Voltage and temperature are the likely factors to trigger the effect at a particular time. A simple max/min reading voltmeter will show if the voltage at the fittings is dropping unusually low at the crucial time, and a digital thermometer stuck to the ballast will show if that hits an abnormal peak. The fact that it's the innermost tubes may suggest temperature, but only with a larger number of fittings (e.g 10 doing the same) would it be statistically significant. At the moment it is annoying but there haven't been enough failures to show a clear pattern.
If the voltage is marginal, then one or other ballast or tube pair that is hotter or colder might react to the low volts before the other, and this also might mean that the fitting furthest from the board is not the worst affected. Connecting a variac into the DB so that you can vary the circuit voltage would give you a chance to provoke, or avoid the effect. Even taking a fitting down and plugging it into a variac might rule out voltage effects, if you can prove that it works reliably well below the lowest voltage seen on the circuit. Sylvania technical might be able to tell you how the ballast is supposed to behave if it sees out-of-spec conditions, e.g. shut down until power-cycled, retart after 5 seconds etc.
If the voltage is not particularly low, and from your description it doesn't sound as though it will be, there might be some disturbance on the supply that these fittings are more sensitive to than anything else in the building. Only a power quality analyser will reveal that, and again there might have to be a coincidence e.g. hottest fitting + oldest tubes + power disturbance, before anything shows up.

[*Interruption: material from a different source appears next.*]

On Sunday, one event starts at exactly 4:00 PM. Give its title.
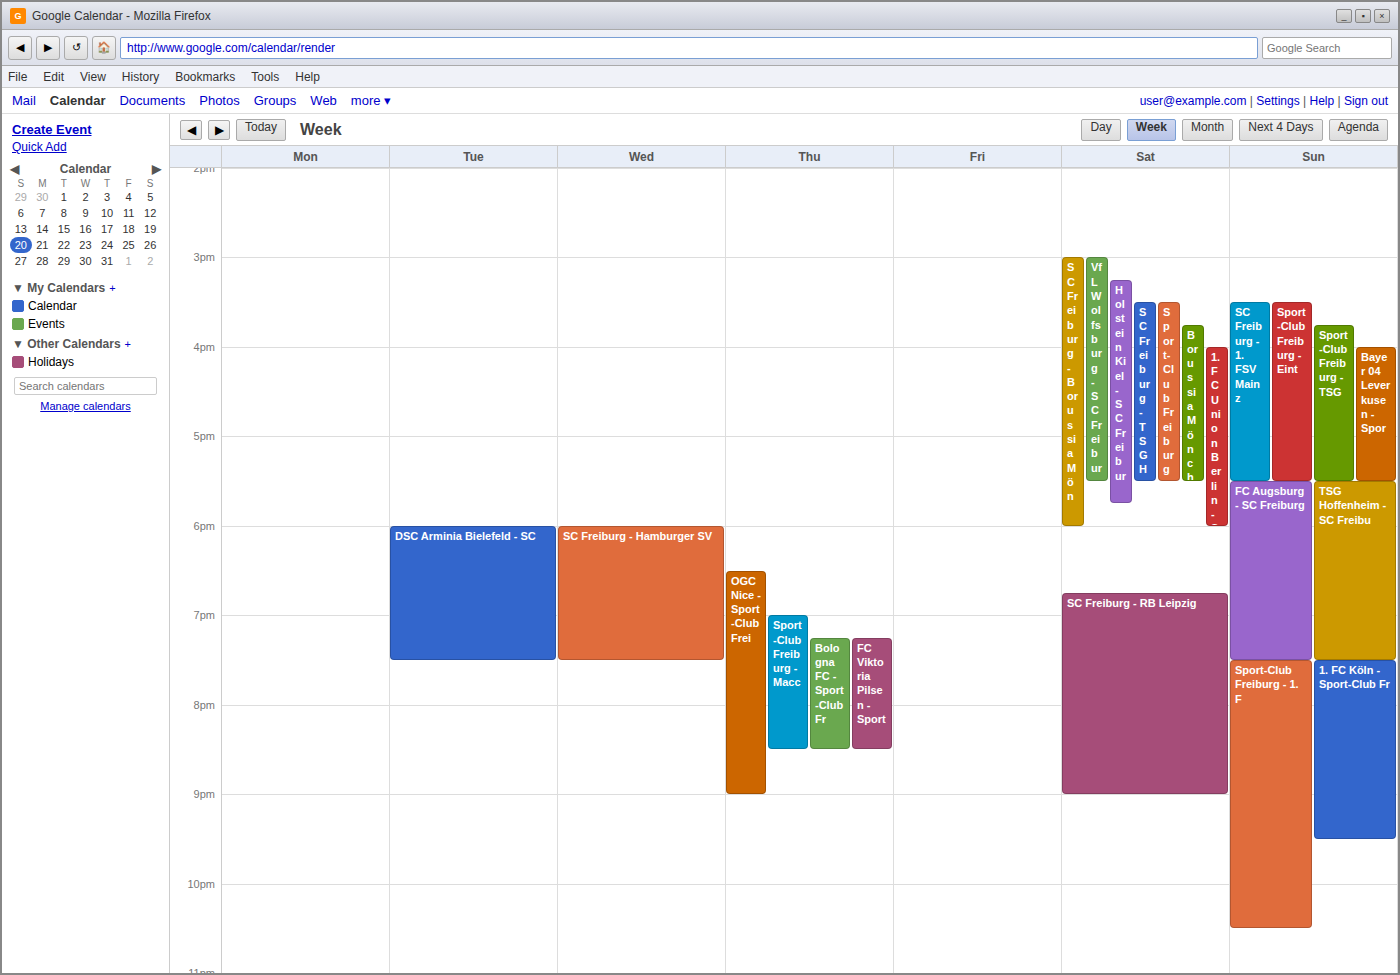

If you can swap ballasts and tubes, it might be worth interchanging a good set with a bad one to discover whether the problem moves or remains at the same fitting. That doesn't help the customer immediately but at least gives a clue as to what step to take next. If the ballasts are ageing prematurely, and they are all from the same batch, they might all start to do it at random times over the next year or two. Sylvania have replaced the failed ones so far, probably for their own peace of mind, but may not have done a detailed analysis of the ballast internals. They might have said they can't find a problem, but there could still be a subtle failure mode that will creep up on all the fittings, such as a rogue batch of capacitors that lose performance rapidly.